2. **Establish Dedicated OT Security Funding:** Transition OT cybersecurity tooling and personnel funding to be managed as a shared or dedicated cybersecurity budget, rather than relying solely on fluctuating operational plant budgets.
3. **Mature Security Operations for OT:** Extend the capabilities of the central Security Operations Center (SOC) to provide Level 3 OT support (detection, response, threat intelligence) where applicable, while maintaining local OT team primacy for absolute lowest-level control systems.
## Implementation Guidance
### For Small Organizations
- **Focus on Segregation:** Prioritize network segmentation between IT and OT environments (Purdue Model boundary) as the primary security control, minimizing immediate IT intrusion paths into operational systems.
- **Leverage Existing IT Skills:** Utilize internal IT staff for foundational security tasks (e.g., firewall rule review, endpoint hardening) on Level 3 OT assets, under strict supervision by OT engineering.
### For Medium Organizations
- **Develop Formal SLAs:** Create Service Level Agreements (SLAs) defining how quickly IT security teams must address threats directly impacting the Level 3 perimeter or requiring corporate threat intelligence support for OT incidents.
- **Centralize Asset Management:** Begin consolidating OT asset data into the existing IT asset management solutions, focusing initially on documenting hardware/software versions for vulnerability tracking.
### For Large Enterprises
- **Deploy Integrated SOC:** Integrate OT specialized monitoring tools (e.g., passive network monitoring) directly into the centralized SOC, ensuring specialized threat hunting capabilities cover both IT and OT vectors.

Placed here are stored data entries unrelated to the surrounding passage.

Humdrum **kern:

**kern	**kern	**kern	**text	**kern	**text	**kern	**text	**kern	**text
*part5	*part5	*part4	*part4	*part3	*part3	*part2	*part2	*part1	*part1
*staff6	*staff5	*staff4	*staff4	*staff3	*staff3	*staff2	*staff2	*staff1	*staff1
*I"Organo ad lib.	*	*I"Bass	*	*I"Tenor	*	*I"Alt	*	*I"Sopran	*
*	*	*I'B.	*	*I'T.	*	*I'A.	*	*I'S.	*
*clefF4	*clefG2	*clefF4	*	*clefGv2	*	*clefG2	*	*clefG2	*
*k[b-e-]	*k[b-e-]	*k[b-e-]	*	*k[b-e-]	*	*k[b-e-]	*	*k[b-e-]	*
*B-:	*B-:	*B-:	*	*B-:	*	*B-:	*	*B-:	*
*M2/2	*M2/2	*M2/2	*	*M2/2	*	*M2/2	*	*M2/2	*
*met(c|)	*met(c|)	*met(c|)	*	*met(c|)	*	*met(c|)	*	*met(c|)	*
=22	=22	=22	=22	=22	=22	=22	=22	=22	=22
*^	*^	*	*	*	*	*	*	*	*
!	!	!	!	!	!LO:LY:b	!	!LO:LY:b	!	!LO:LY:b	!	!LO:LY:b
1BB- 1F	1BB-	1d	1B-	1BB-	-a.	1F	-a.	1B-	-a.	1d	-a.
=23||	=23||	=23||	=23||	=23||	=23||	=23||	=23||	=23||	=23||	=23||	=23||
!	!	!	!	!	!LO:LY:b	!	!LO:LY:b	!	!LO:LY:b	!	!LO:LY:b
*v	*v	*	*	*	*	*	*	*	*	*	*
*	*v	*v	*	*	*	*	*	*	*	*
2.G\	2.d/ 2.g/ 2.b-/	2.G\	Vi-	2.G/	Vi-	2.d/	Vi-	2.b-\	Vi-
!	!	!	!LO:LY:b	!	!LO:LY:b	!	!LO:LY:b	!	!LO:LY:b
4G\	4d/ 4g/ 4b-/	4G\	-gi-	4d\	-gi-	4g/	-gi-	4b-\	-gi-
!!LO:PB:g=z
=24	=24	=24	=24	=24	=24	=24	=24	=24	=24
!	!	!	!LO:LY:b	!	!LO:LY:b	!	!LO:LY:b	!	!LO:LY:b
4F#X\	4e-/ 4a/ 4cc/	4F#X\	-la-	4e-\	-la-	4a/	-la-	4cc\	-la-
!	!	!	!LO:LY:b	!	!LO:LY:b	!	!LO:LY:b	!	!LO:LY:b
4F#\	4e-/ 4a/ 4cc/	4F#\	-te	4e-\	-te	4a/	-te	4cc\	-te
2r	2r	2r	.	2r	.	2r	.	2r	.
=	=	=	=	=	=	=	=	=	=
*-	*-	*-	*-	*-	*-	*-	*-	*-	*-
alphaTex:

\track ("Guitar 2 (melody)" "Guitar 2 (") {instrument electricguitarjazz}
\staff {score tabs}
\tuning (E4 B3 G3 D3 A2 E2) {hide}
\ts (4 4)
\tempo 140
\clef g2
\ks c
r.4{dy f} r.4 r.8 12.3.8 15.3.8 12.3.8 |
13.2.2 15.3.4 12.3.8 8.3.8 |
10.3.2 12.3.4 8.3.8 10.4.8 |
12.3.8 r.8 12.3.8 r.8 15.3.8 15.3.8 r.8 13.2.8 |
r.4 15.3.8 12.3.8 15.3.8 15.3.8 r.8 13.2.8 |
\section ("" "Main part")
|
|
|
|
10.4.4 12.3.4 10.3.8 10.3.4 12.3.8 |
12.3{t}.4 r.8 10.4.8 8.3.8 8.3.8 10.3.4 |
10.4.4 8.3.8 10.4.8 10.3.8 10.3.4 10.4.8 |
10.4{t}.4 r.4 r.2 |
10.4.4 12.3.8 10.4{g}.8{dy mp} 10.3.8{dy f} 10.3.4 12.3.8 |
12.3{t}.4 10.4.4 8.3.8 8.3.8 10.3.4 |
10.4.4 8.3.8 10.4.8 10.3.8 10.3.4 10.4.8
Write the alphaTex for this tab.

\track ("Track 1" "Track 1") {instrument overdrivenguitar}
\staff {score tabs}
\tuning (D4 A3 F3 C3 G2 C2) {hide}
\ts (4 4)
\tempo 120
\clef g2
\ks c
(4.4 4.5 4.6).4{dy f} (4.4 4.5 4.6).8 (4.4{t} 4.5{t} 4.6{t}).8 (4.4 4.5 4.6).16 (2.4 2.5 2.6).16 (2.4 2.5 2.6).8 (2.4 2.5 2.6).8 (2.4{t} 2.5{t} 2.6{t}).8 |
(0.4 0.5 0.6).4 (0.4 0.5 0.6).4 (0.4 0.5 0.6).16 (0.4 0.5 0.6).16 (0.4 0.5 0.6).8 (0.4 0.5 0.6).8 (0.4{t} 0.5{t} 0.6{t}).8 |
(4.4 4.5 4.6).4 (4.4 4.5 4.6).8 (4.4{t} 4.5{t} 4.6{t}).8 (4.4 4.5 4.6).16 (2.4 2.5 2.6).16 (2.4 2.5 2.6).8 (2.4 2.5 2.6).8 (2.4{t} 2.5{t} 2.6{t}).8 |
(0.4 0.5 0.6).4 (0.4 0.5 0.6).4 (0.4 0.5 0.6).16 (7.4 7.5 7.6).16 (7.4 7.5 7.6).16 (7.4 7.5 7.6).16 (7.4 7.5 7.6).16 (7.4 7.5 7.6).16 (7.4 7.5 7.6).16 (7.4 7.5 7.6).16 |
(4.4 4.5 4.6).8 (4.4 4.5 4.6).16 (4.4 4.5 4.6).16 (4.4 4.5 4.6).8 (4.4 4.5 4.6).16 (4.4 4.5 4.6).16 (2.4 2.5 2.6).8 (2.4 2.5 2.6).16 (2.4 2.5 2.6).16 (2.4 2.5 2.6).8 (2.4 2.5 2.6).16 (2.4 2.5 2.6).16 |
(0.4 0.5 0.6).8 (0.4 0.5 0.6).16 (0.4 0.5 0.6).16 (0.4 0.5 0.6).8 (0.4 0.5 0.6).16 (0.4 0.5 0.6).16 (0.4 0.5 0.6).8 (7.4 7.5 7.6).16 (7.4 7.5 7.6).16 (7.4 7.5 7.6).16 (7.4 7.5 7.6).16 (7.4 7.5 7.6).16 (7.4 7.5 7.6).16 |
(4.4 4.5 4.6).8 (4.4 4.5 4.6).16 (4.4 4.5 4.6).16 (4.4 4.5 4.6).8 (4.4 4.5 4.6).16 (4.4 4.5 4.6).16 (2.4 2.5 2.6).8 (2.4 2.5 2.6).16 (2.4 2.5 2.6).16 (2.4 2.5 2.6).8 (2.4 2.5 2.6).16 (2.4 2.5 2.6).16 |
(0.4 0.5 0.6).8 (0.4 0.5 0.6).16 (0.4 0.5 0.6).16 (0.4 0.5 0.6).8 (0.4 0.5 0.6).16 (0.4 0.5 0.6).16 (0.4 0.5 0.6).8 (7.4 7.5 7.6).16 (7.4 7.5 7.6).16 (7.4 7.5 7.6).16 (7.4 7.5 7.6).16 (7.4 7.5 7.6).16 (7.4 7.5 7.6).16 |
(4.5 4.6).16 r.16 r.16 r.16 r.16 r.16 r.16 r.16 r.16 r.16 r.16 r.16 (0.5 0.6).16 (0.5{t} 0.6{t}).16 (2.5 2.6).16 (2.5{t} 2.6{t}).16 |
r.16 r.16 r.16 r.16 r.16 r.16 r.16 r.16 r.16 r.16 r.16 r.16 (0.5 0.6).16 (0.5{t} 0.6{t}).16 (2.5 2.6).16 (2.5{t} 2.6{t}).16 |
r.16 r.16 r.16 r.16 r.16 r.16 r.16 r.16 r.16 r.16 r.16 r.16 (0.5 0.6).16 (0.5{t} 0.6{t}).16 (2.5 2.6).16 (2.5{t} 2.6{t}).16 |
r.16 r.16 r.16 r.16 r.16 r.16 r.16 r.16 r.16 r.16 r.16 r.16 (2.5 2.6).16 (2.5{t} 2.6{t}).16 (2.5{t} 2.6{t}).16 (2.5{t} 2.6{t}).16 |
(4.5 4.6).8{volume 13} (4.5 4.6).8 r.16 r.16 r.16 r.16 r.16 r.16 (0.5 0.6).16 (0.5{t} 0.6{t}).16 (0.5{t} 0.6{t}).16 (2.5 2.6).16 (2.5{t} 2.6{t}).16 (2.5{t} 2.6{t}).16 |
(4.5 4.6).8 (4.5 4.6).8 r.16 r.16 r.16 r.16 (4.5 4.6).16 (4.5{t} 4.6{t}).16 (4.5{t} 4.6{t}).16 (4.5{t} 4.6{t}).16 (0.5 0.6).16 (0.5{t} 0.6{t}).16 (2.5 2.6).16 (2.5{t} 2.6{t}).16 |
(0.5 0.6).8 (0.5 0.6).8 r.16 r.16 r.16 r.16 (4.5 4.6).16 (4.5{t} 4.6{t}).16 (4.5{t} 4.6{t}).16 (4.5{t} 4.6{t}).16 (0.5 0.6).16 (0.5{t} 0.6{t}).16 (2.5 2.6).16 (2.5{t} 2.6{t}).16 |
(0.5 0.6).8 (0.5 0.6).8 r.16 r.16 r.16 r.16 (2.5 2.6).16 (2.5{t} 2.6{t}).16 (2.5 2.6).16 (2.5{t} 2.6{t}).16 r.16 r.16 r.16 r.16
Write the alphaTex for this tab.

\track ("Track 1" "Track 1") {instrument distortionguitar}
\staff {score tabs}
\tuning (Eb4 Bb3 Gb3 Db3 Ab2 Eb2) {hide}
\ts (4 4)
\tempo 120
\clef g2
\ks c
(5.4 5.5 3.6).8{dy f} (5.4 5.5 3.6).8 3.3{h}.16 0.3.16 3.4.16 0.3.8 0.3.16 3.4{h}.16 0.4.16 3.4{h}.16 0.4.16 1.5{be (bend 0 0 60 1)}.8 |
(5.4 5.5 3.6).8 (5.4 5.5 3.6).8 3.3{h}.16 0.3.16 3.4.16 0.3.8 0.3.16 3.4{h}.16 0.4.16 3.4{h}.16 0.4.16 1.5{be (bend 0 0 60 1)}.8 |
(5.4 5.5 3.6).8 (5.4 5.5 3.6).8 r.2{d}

- **Formalize Dual Security Leadership:** Ensure cybersecurity leadership roles explicitly cover both IT and OT domains, requiring regular mandatory joint risk reporting to executive leadership.
## Configuration Examples
*Note: Specific technical configurations were not detailed in the context provided, but best practice dictates applying IT security concepts to the OT environment where appropriate, while respecting operational constraints.*
**General Configuration Guideline:**
When implementing any technology in the OT environment (Level 3 and below), **always** prioritize non-intrusive monitoring and passive defense mechanisms first, ensuring that network scanning or active security tooling does not generate spurious commands or disrupt physical processes.
## Compliance Alignment
The integration of IT/OT security naturally aligns with frameworks promoting holistic security governance:
- **NIST Cybersecurity Framework (CSF):** Particularly the "Identify" (asset management) and "Protect" (access control, data security) functions, applied across both domains.
- **ISO/IEC 27001/27002:** For establishing a documented Information Security Management System (ISMS) that covers enterprise IT and critical operational assets.
- **ISA/IEC 62443:** This standard specifically addresses cybersecurity for industrial automation and control systems and must be the guiding standard for implementation within the OT layers.
## Common Pitfalls to Avoid
- **Assuming IT Security Models Fit OT Directly:** Do not deploy standard IT security agents, configuration management tools, or vulnerability scanners onto Level 0-2 assets without rigorous testing, as this can cause critical process failure.
- **Solely Relying on Operational Budgets for OT Security:** Allowing OT security maturity to be dictated entirely by local plant operational budgets leads to inconsistent, underdeveloped security maturity across the enterprise.
- **Ignoring the Purdue Model Zoning:** Treating all industrial networks as one monolithic entity rather than respecting the distinct security requirements of different Purdue Model levels (e.g., treating Level 1 the same as Level 4).
## Resources
- ARC Advisory Group (For specialized industrial cybersecurity research and reporting).
- **ISA/IEC 62443 Documentation:** The primary reference standard for Industrial Automation and Control System (IACS) security.
- Full Report (Link provided in source document for comprehensive details).